Closing the loop between culture and branding | “Cultural Strategy”

ph: Cultural Strategy, book cover, Oxford UP

“Cultural Strategy” by Holt & Cameron [link here] has been around for more than 10 years. And it is still one of the best works proving how a cultural approach to brand strategy leads to blue-ocean innovations.

Some businesses strive to close the loop between culture and branding. Managers and creatives build brands aligned to corporate values and the benefits consumers are supposedly after. Culture is considered an uncomfortable creature to deal with: they either confine it to the background as “context,” or domesticate it as “market insights.”

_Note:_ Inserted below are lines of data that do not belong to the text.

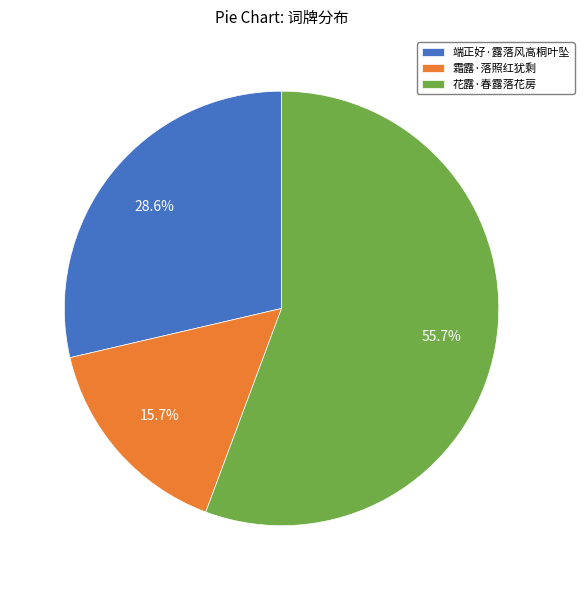

To the nearest percent, what is the average slice percentage?

33%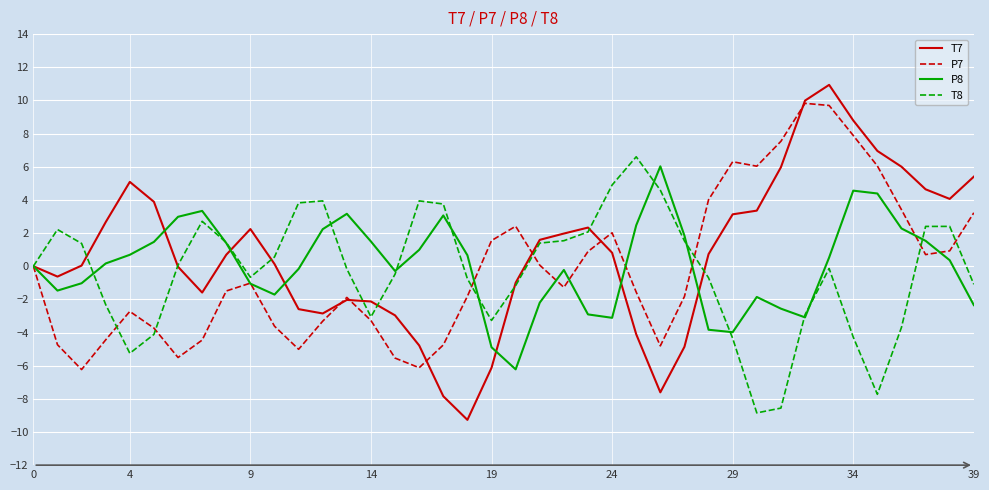

Which series ends up on top after the final intersection of T7 and P7?

T7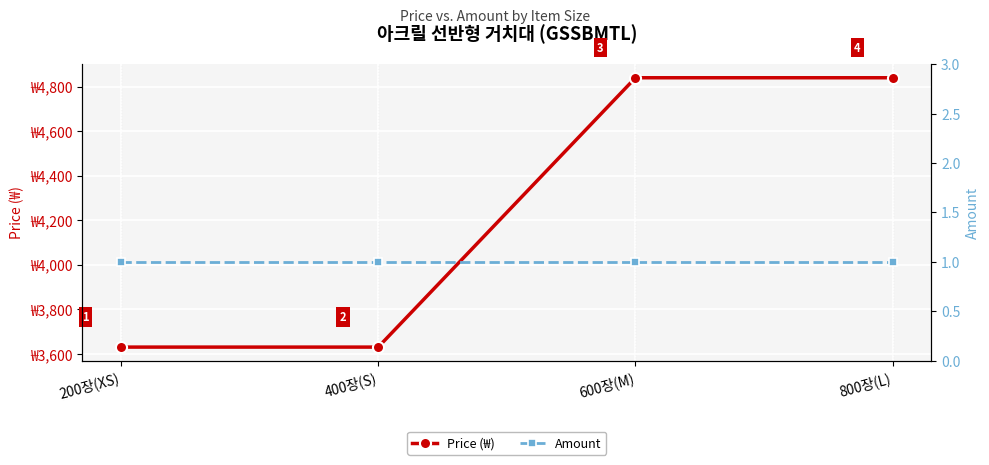

At which category is the sum across all series the highest?

600장(M)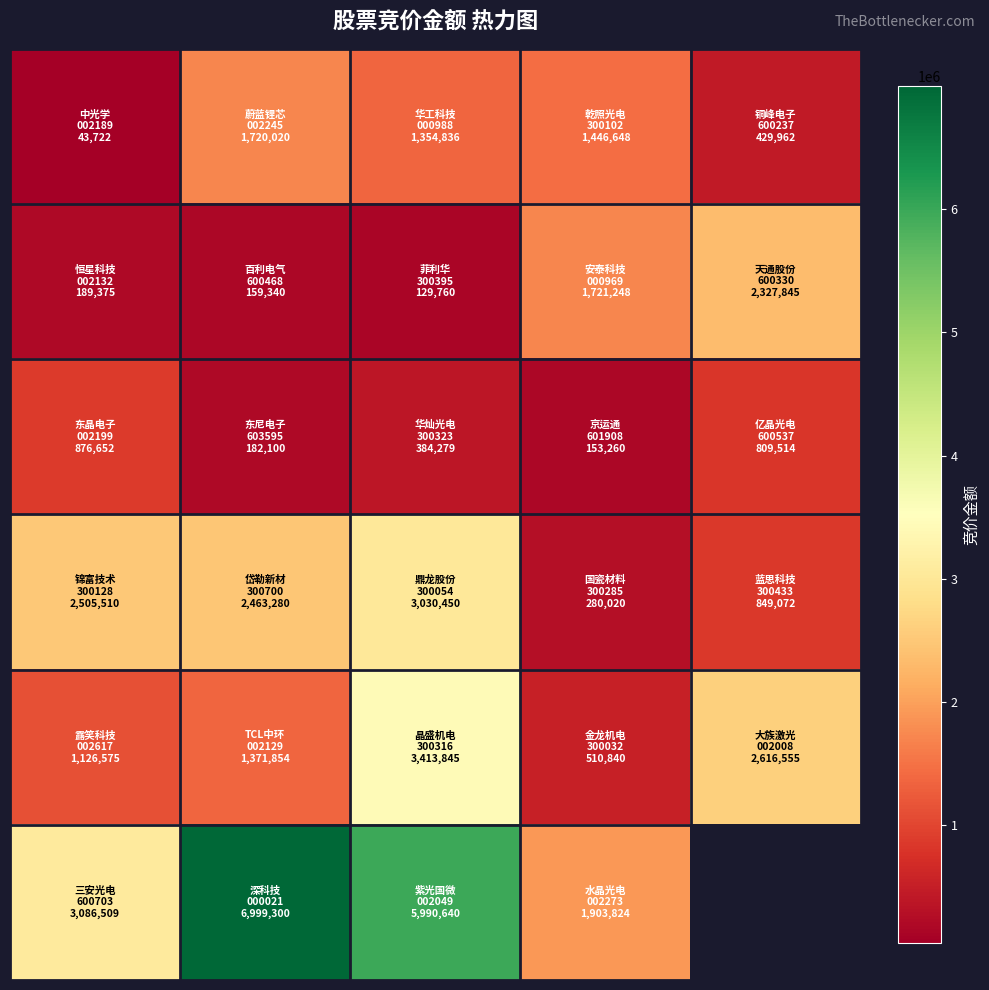

At which category is the sum across all series the highest?

2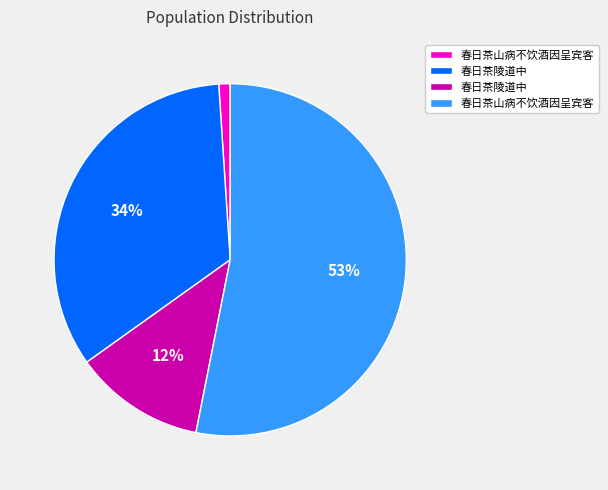

To the nearest percent, what is the difference between the largest and smallest slice percentages?

52%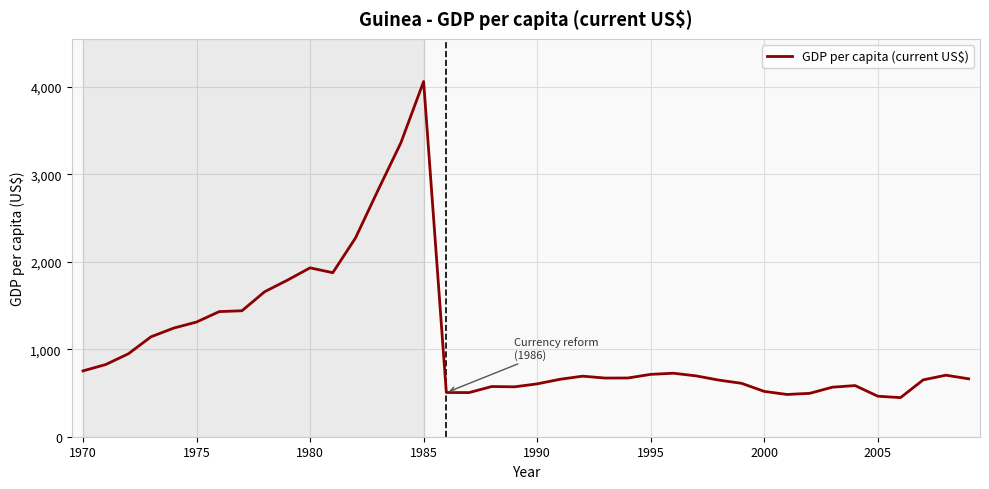

What is the smallest value displayed?

447.0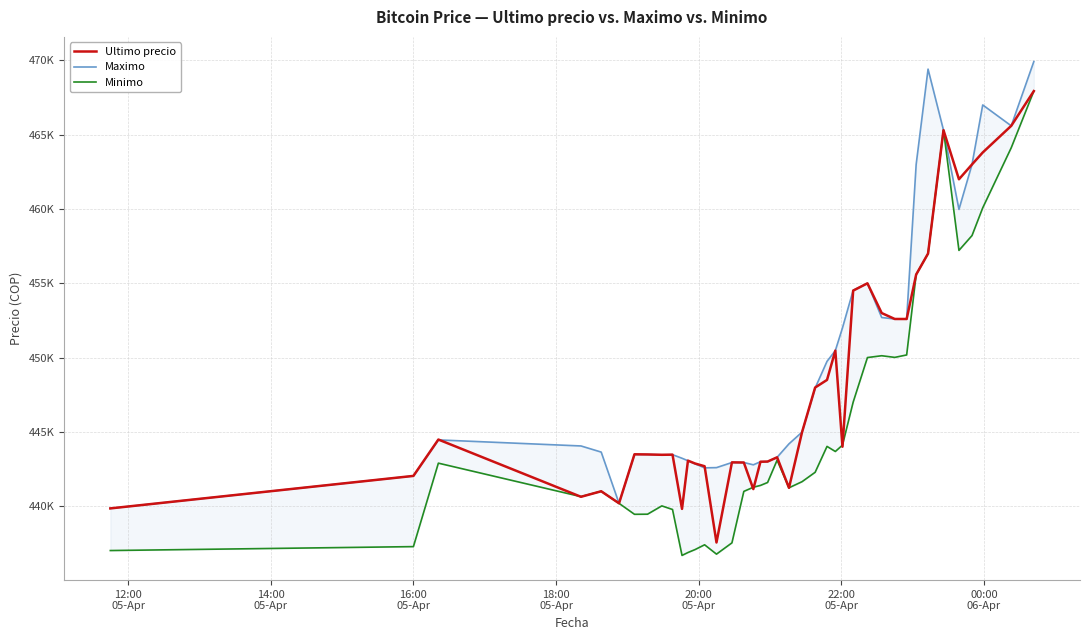

Which series has the widest spread of values?

Minimo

“Cultural Strategy” is a powerful reminder that:

  1. Brands are cultural expressions. Iconic brands are the ones that capture the collective aspirations and anxieties of a specific market. They offer a suitable narrative to express these sentiments across different touch points. The breakthrough of Nike as the leader of athletic shoes only happened when the brand was able to interpret the combative solo willpower sentiment of the Americans facing the Dream disillusionment in the 70s.
  2. Culture evolves, and so should brands. What is compelling today might become trite tomorrow. To regain share in the European youth market, Levi’s revamped its tired image through subversive gender portrayals. Competitive companies monitor the cultural conventions of their times, searching for those historical disruptions that offer them the opportunity to adapt alternative ideas, values, ideologies.
  3. Embracing complexity is key. Traditional marketing tends to distill consumers’ behaviour and preferences into insights, snapshots or one-word keywords. Cultural strategy works with collective ideologies and their evolution, extracting value from what is contradictory, complex and tacit. The iconic value of Malboro does not lie in the cowboy stereotype; it lies in the articulated narrative about the American frontier masculinity.
  4. Cultural innovations are organically produced. Cultural innovations require an heterogenous groups of professionals and an informal workflow. It is this flexible and open environment that allows professionals to brainstorm and develop ideas in a trial-and-error fashion. This is not a linear nor a structured process: it is no wonder that SMEs and start-ups are often at the forefront of cultural innovation in branding.